### TEXT BLOCK
* * * * * * *
It's All Politics and It's All Connected
Jun 29, 2022I’ve heard what’s happening in American politics described as throwing everything at the wall and seeing what sticks, especially when it comes to power seekers who use fear and hate to motivate. But it’s not that random. It’s all connected.
The attacks on different marginalized groups may seem unrelated, but if those in power can keep each group focused on their own fight for human rights to the exclusion of others instead of working together, then we’re not as strong. But if you notice how the attacks on social justice are all for the same ends, then it makes sense. Despite separation of church and state being written into the Constitution, the extreme Christian right is determined that their version of a “correct” life is the one everyone must follow, and they are enacting laws based on their religion.
* * * * * * *
### DATA SUPPLIED
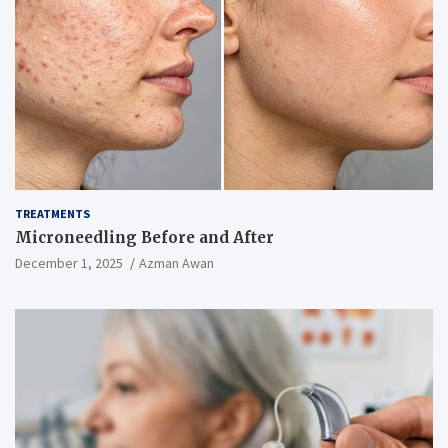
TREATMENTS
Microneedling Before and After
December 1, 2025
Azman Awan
* * * * * * *
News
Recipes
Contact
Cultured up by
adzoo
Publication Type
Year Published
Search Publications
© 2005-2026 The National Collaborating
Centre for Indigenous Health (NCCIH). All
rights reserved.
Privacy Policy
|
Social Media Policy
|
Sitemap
* * * * * * *
### PROBLEM DESCRIPTION
Please summarize the political commentary in two sentences. The records are separate from the political commentary.

### WRITTEN SOLUTION
What is happening in American politics is not random, because the attacks on different marginalized groups are connected and serve the same ends. Keeping each group focused on its own fight makes them weaker, and the extreme Christian right, despite the separation of church and state, is enacting laws based on its religion.